- [Task item]: Retype exactly the lines below, starting with the line that contains "List each element's type, its" and ending with the last line; leave out any pictures.

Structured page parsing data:
◇ ◇ ◇ ◇

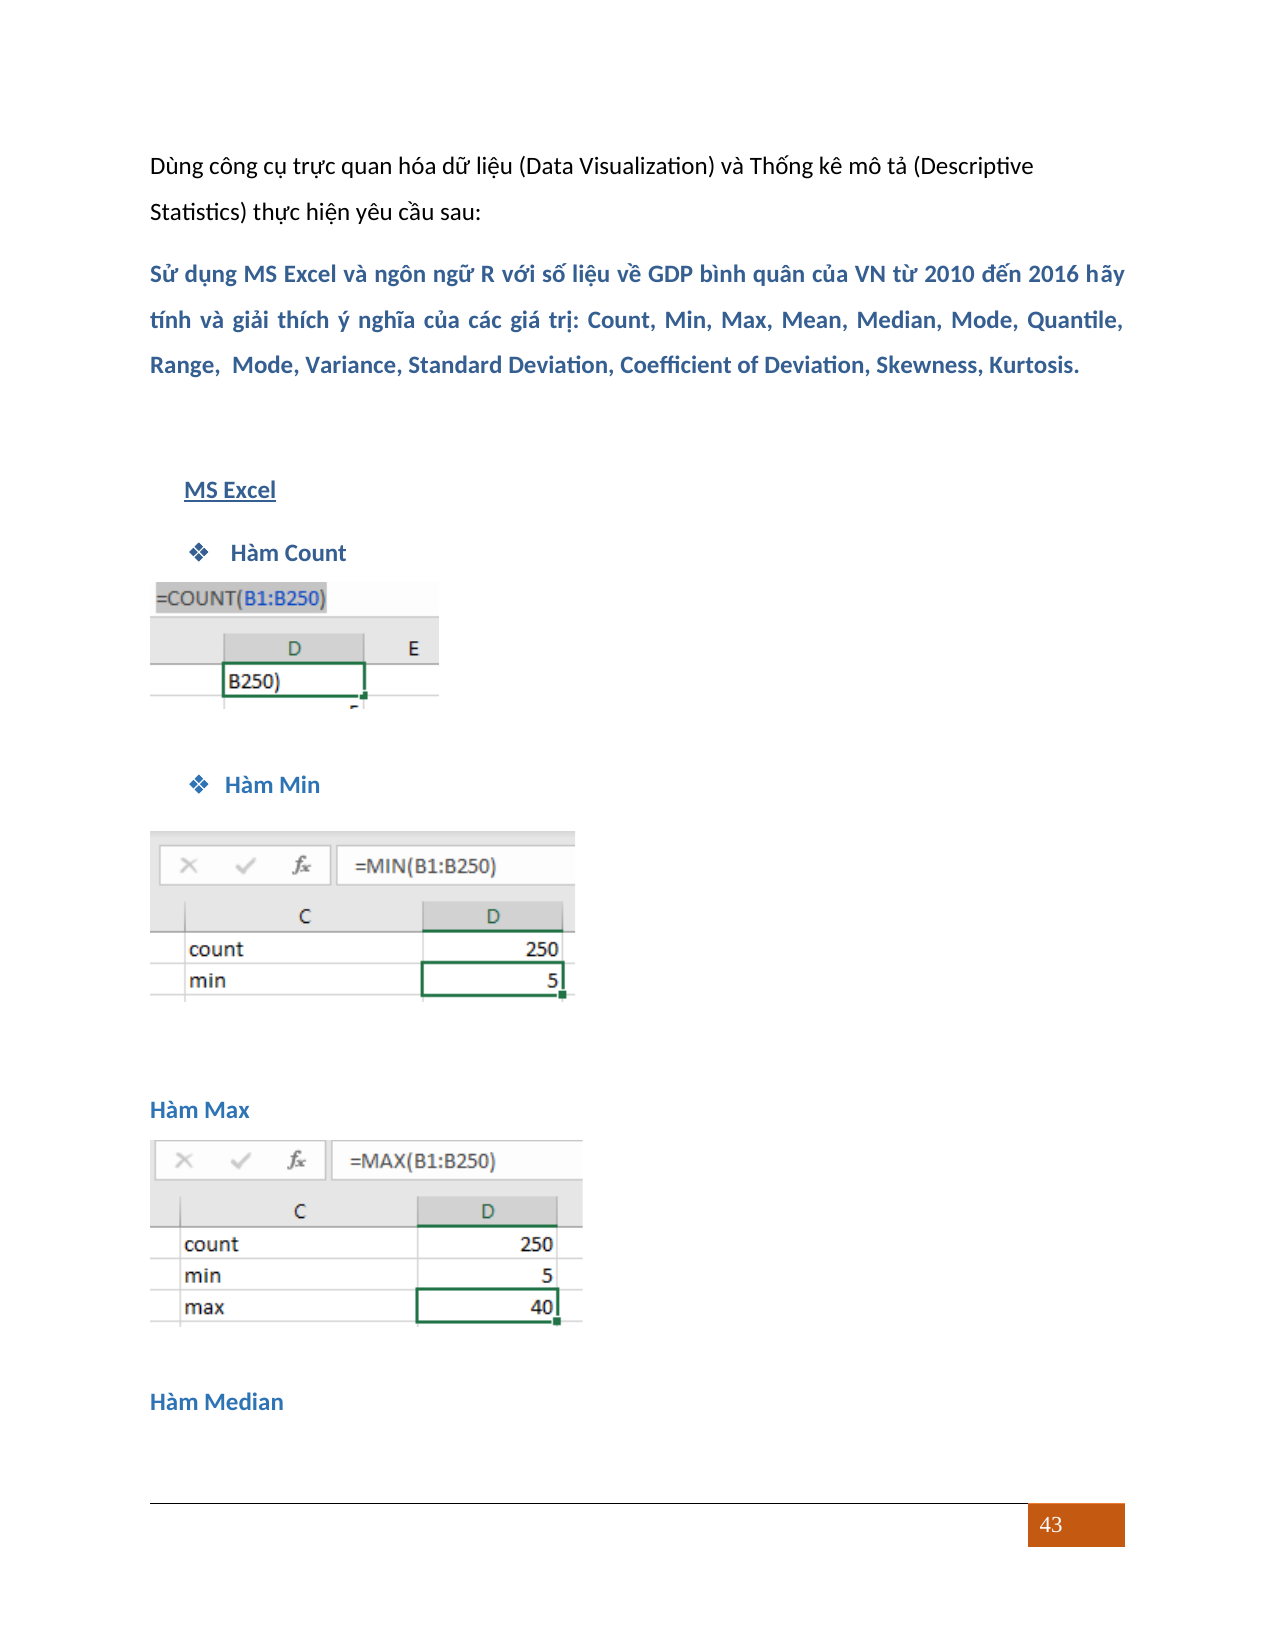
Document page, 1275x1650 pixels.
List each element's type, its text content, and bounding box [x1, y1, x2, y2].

picture [150, 831, 575, 1002]
list Hàm Median [150, 1386, 1125, 1416]
text Sử dụng MS Excel và ngôn ngữ R với số liệu về GDP bình quân của VN từ 2010 đến 2016 hãy tính và giải thích ý nghĩa của các giá trị: Count, Min, Max, Mean, Median, Mode, Quantile, Range, Mode, Variance, Standard Deviation, Coefficient of Deviation, Skewness, Kurtosis. [150, 258, 1125, 380]
list Hàm Min [187, 769, 1125, 799]
list Hàm Count [187, 537, 1125, 567]
text MS Excel [150, 474, 1125, 505]
text Dùng công cụ trực quan hóa dữ liệu (Data Visualization) và Thống kê mô tả (Descriptive Statistics) thực hiện yêu cầu sau: [150, 150, 1125, 226]
picture [150, 1140, 583, 1327]
picture [150, 582, 439, 709]
list Hàm Max [150, 1094, 1125, 1125]
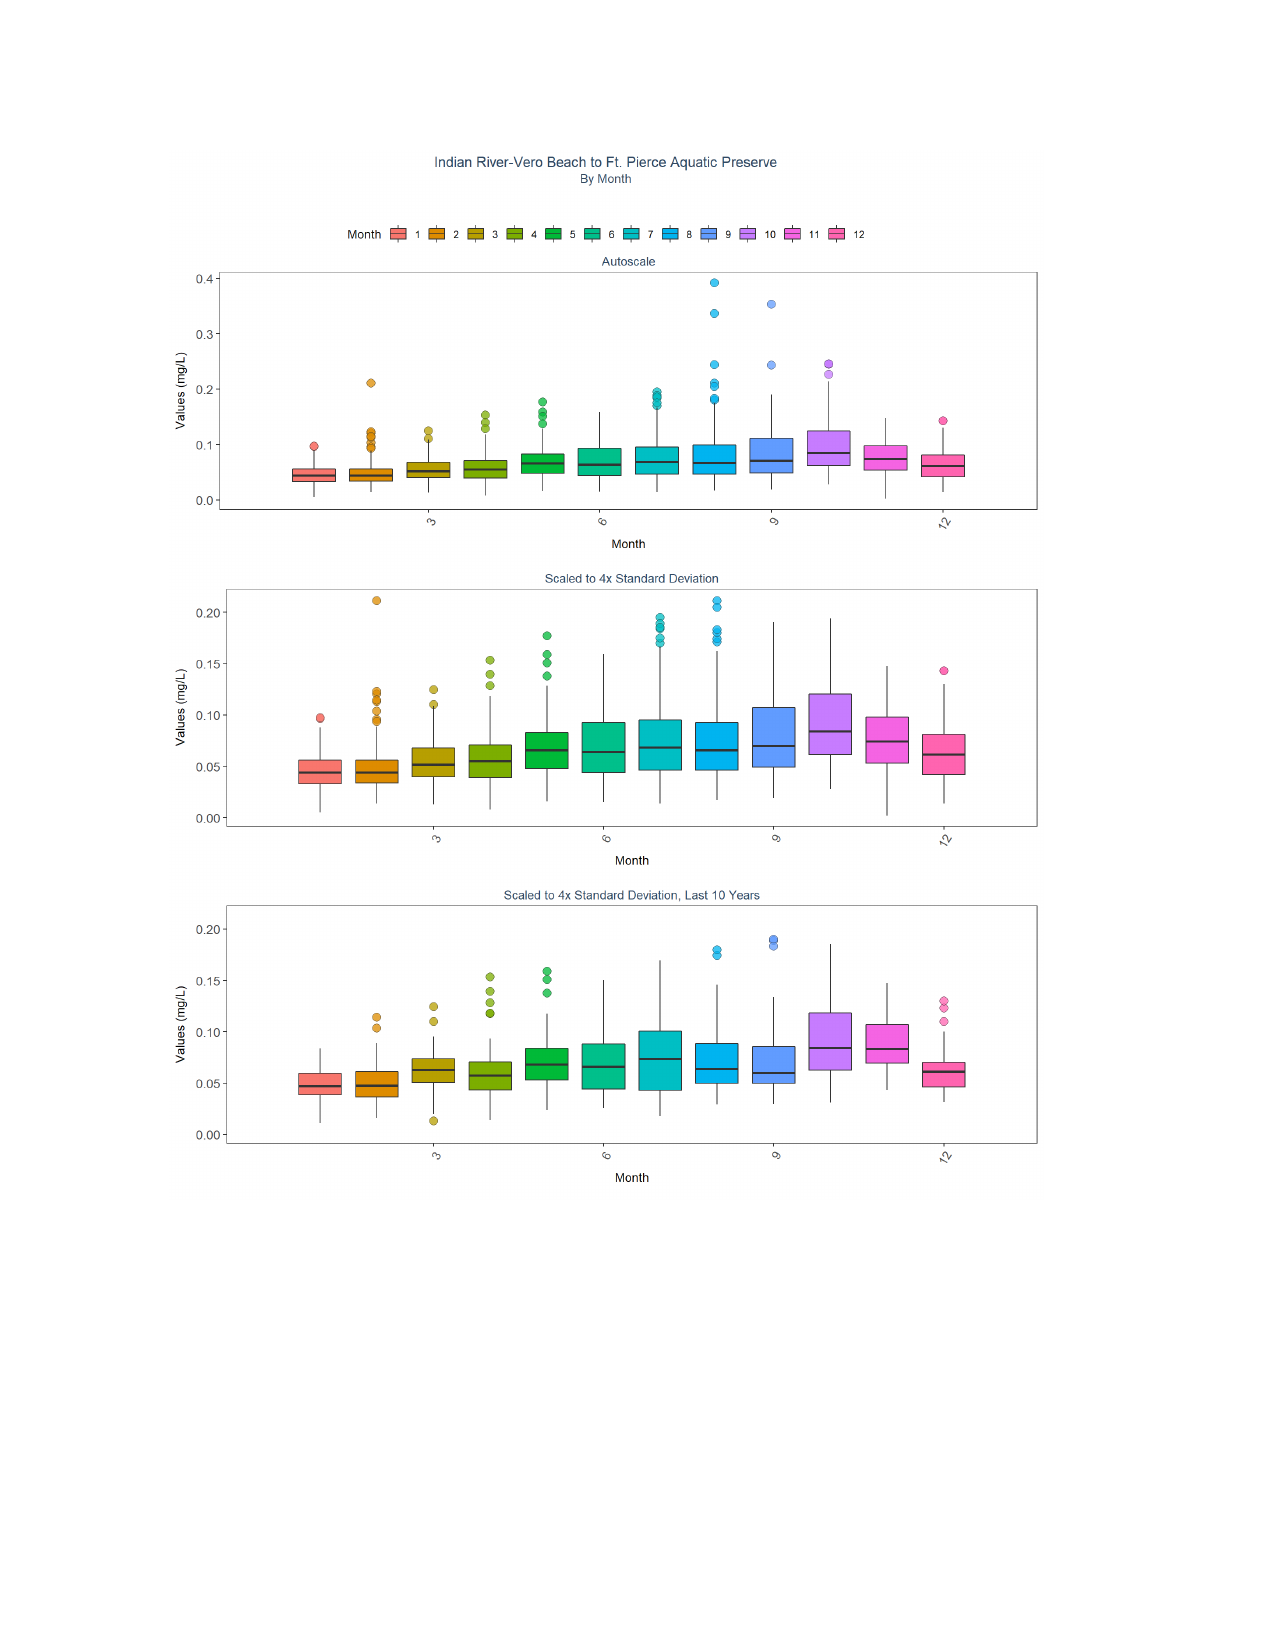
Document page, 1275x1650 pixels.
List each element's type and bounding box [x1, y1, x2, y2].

picture [168, 150, 1044, 1200]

◇ ◇ ◇ ◇

- [Output]:
List each element's type, its text content, and bounding box [x1, y1, x2, y2].

picture [150, 831, 575, 1002]
list Hàm Median [150, 1386, 1125, 1416]
text Sử dụng MS Excel và ngôn ngữ R với số liệu về GDP bình quân của VN từ 2010 đến 2016 hãy tính và giải thích ý nghĩa của các giá trị: Count, Min, Max, Mean, Median, Mode, Quantile, Range, Mode, Variance, Standard Deviation, Coefficient of Deviation, Skewness, Kurtosis. [150, 258, 1125, 380]
list Hàm Min [187, 769, 1125, 799]
list Hàm Count [187, 537, 1125, 567]
text MS Excel [150, 474, 1125, 505]
text Dùng công cụ trực quan hóa dữ liệu (Data Visualization) và Thống kê mô tả (Descriptive Statistics) thực hiện yêu cầu sau: [150, 150, 1125, 226]
picture [150, 1140, 583, 1327]
picture [150, 582, 439, 709]
list Hàm Max [150, 1094, 1125, 1125]
Document page, 1275x1650 pixels.
List each element's type and bounding box [x1, y1, x2, y2].

picture [168, 150, 1044, 1200]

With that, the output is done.